→ **WHAT THE TASK ASKS**
For the entries that follow, set down each one exactly and drop any pictures.

User interface change data:

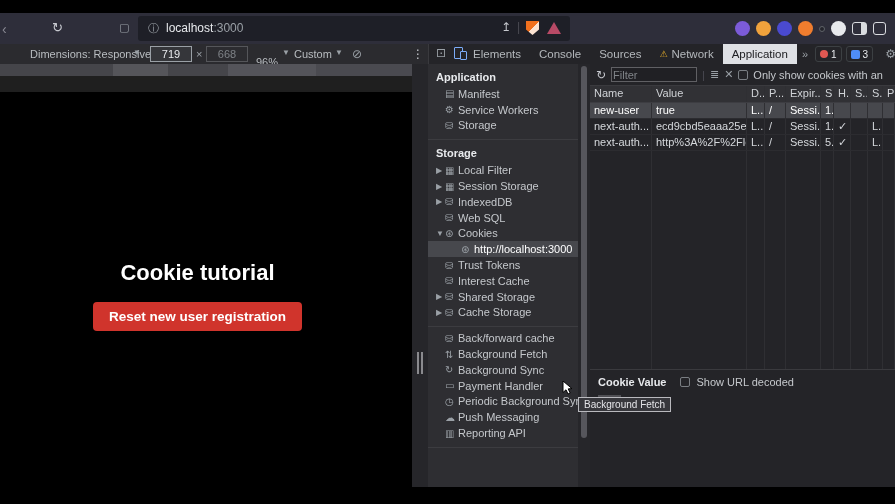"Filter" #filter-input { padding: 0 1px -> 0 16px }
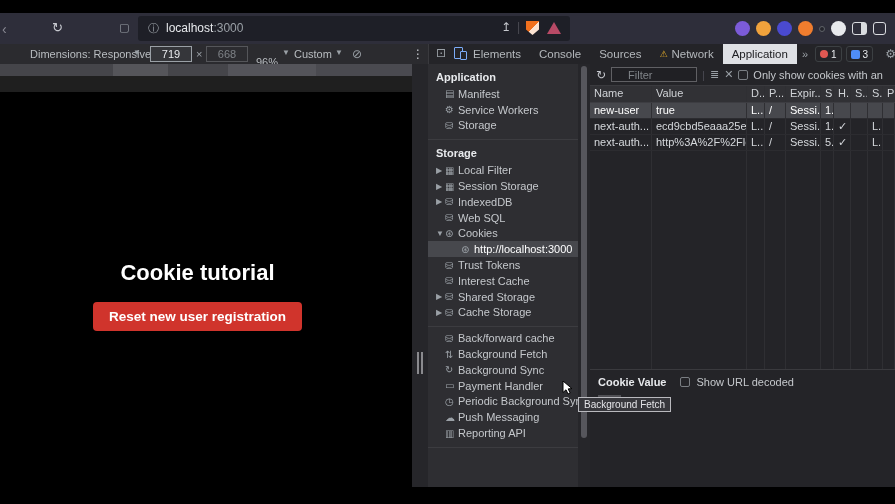"new-user" .cookie-row { padding-left: none -> 33px }
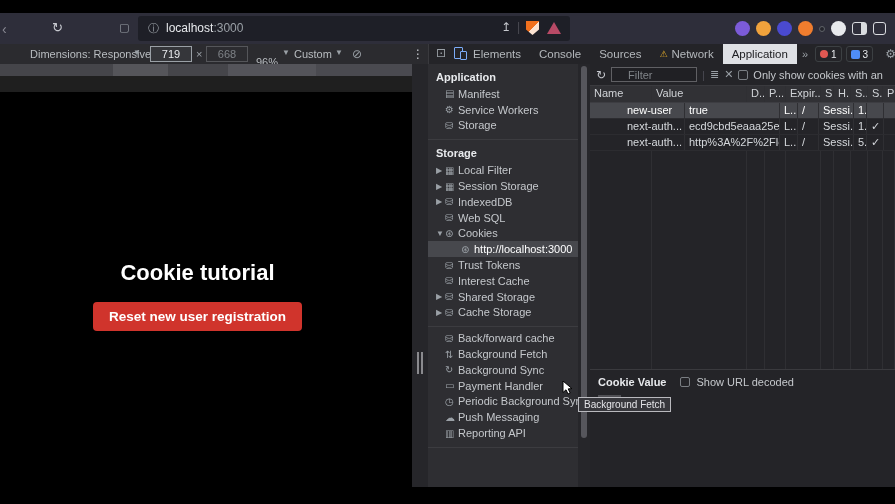"Cookie tutorial" div.abs { html: <div>Cookie tutorial</div> -> none }
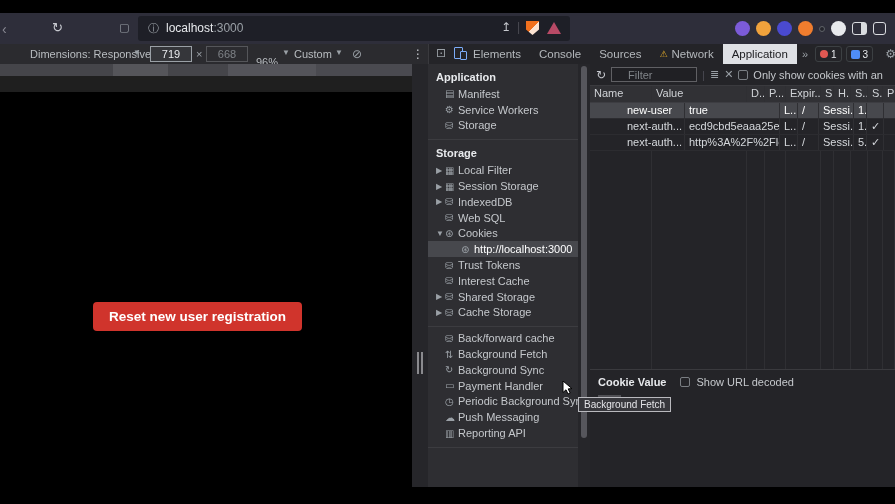"Cookie Value" #cv-title { font-style: none -> italic }
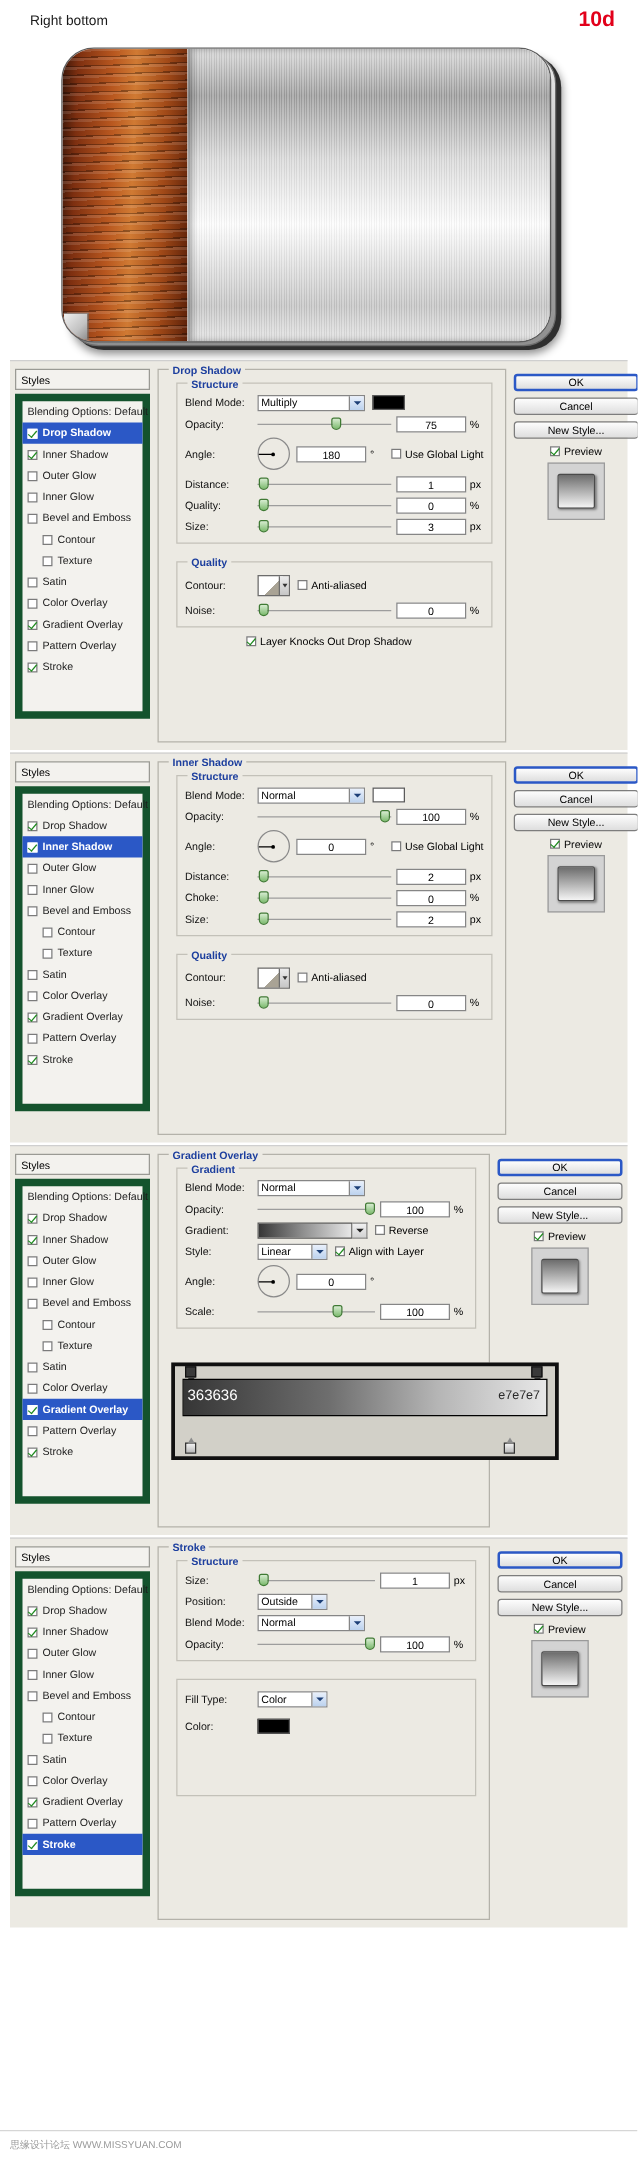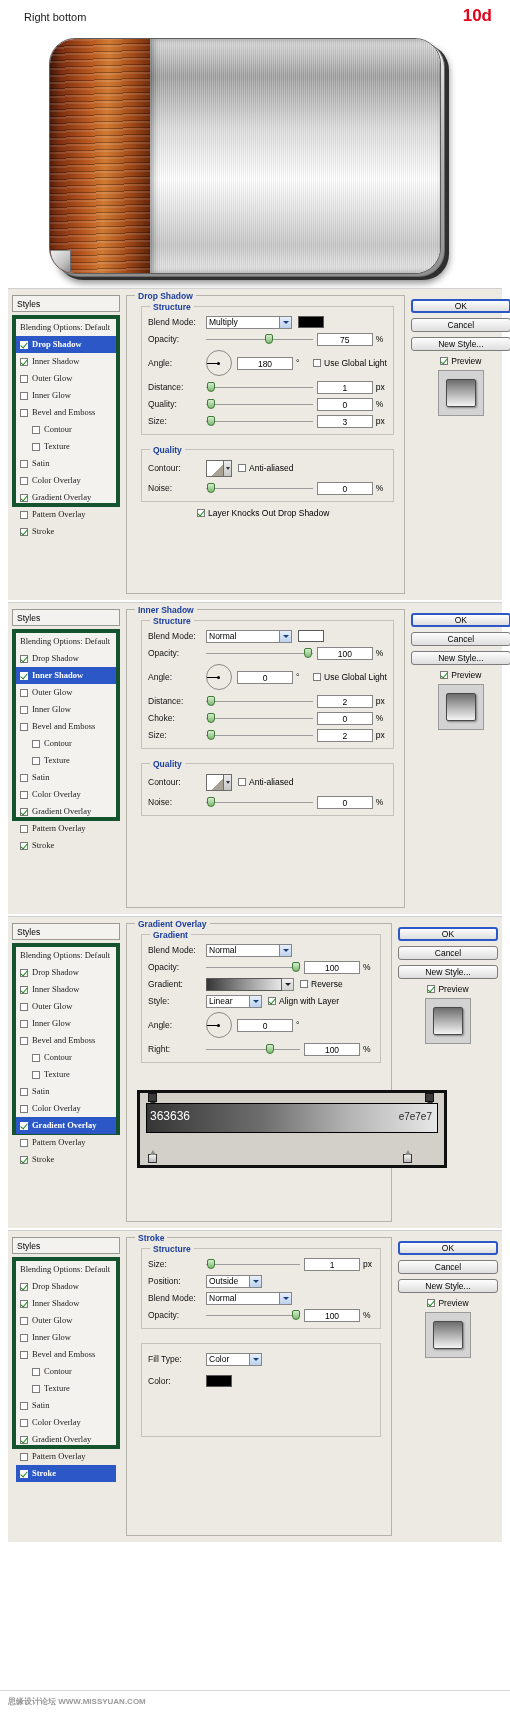"Blending Options: Default" .styles-list { border: 4px solid #14532d -> 6px solid #14532d; font-family: Liberation Serif, serif -> none; height: 192px -> 260px }
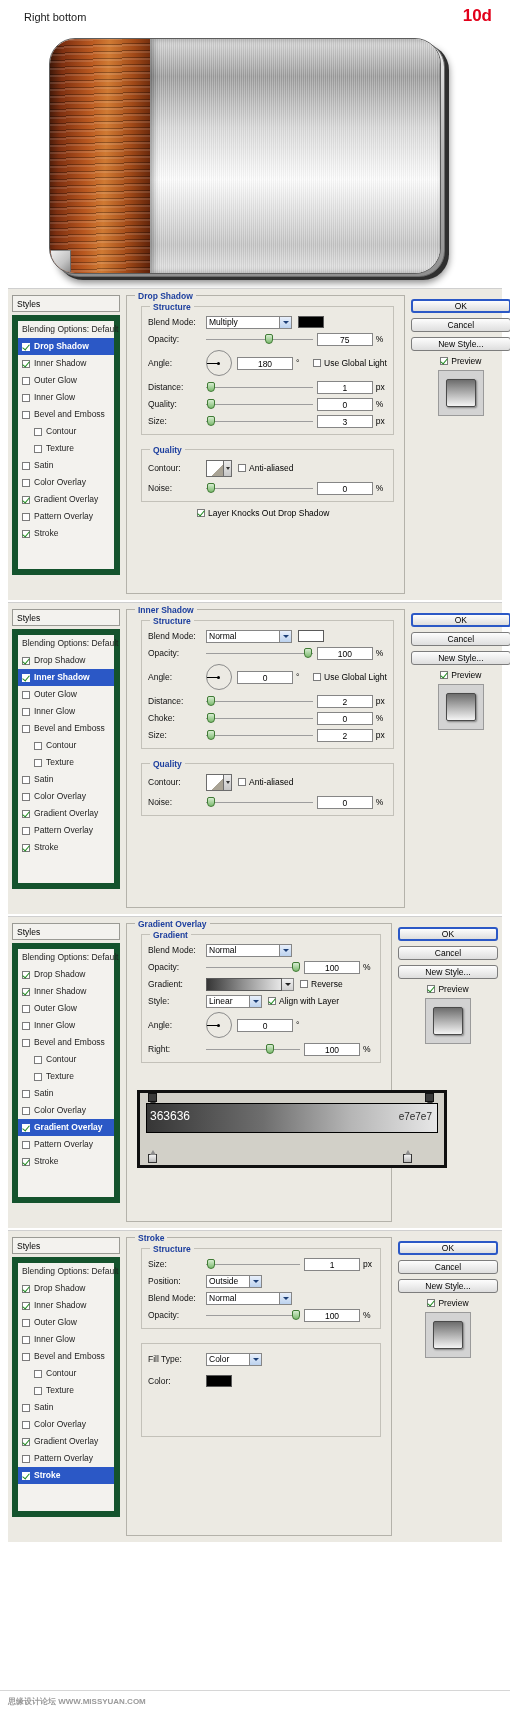"Right:" span.lbl { text: Right -> Scale }
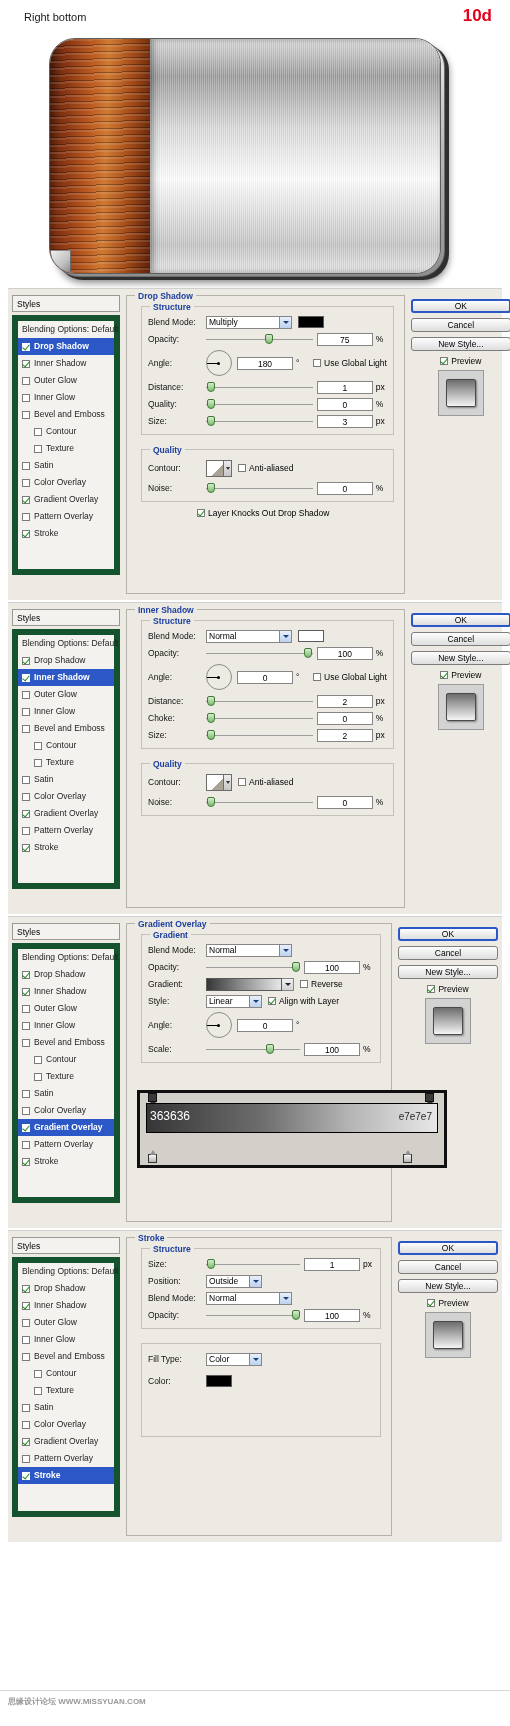"思缘设计论坛 WWW.MISSYUAN.COM" .footer { bottom: 14px -> 0; font-weight: bold -> none }
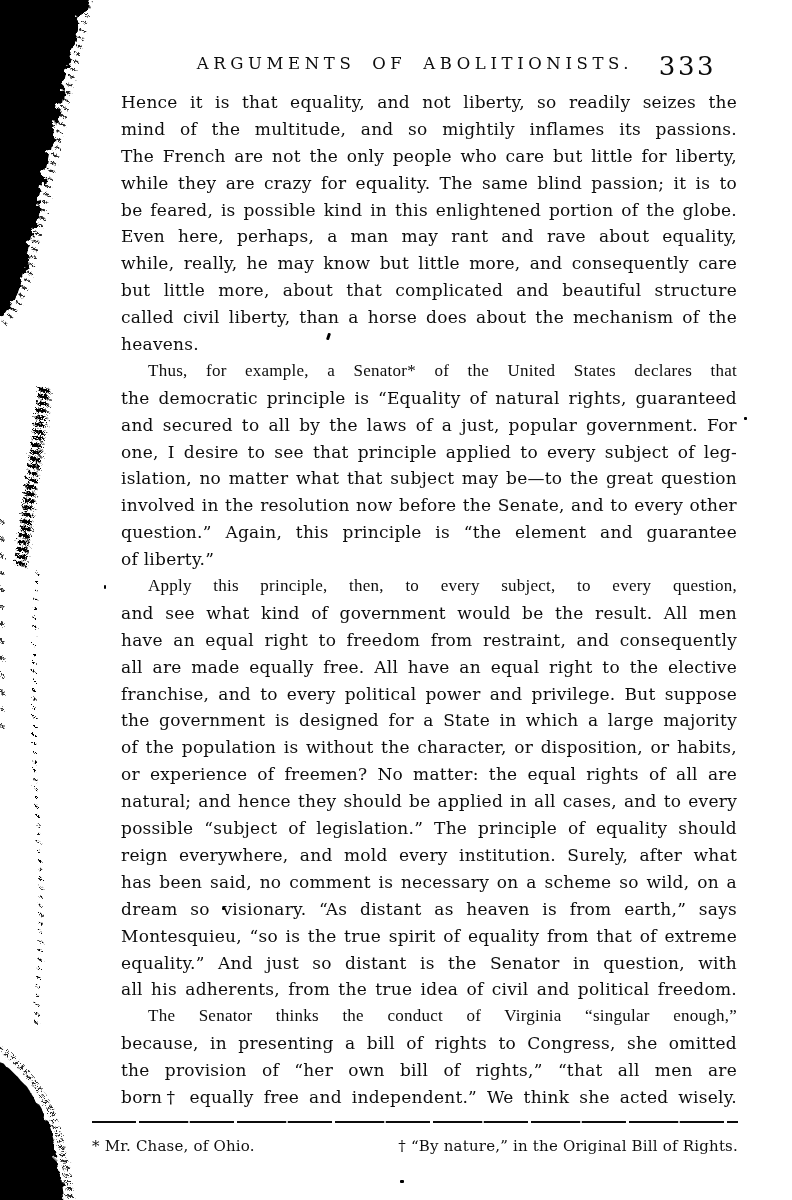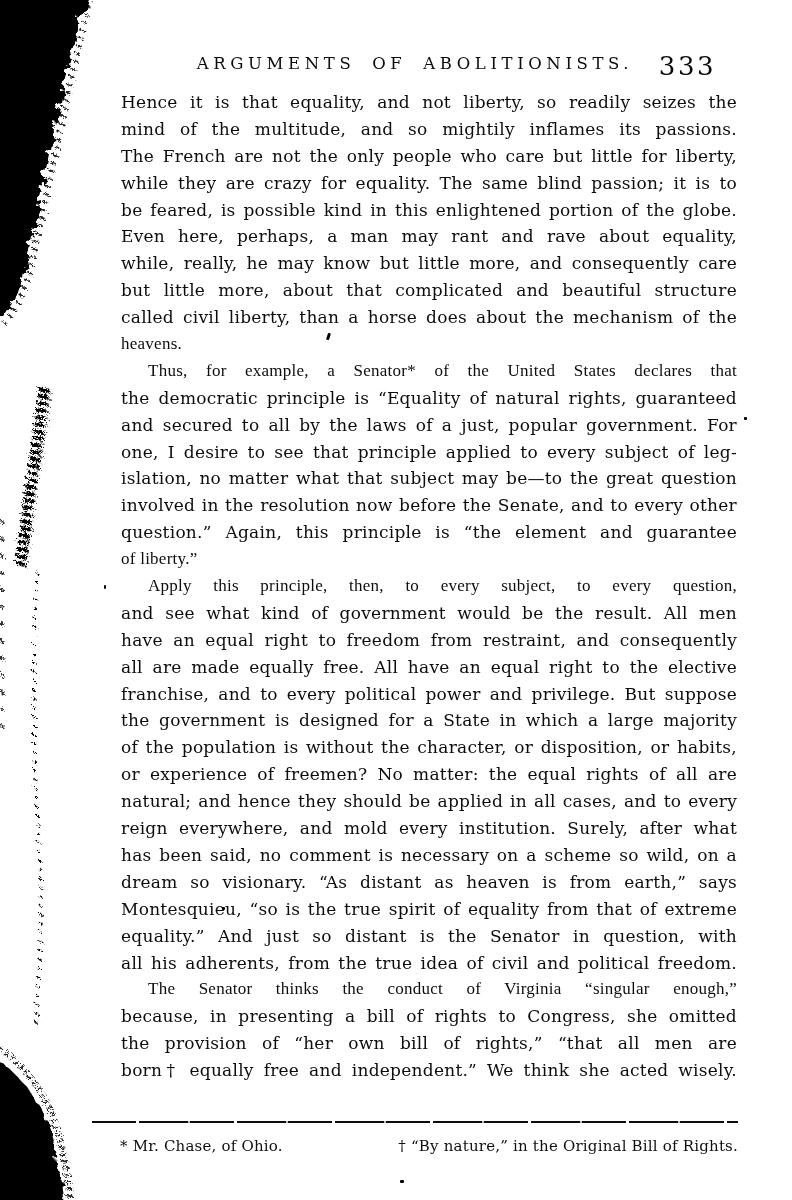"heavens." .line.short { font-family: Liberation Serif, serif -> none }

→ **ANSWER TO THIS TASK**
"Filter" #filter-input { padding: 0 1px -> 0 16px }
"new-user" .cookie-row { padding-left: none -> 33px }
"Cookie tutorial" div.abs { html: <div>Cookie tutorial</div> -> none }
"Cookie Value" #cv-title { font-style: none -> italic }
"Blending Options: Default" .styles-list { border: 4px solid #14532d -> 6px solid #14532d; font-family: Liberation Serif, serif -> none; height: 192px -> 260px }
"Right:" span.lbl { text: Right -> Scale }
"思缘设计论坛 WWW.MISSYUAN.COM" .footer { bottom: 14px -> 0; font-weight: bold -> none }
"heavens." .line.short { font-family: Liberation Serif, serif -> none }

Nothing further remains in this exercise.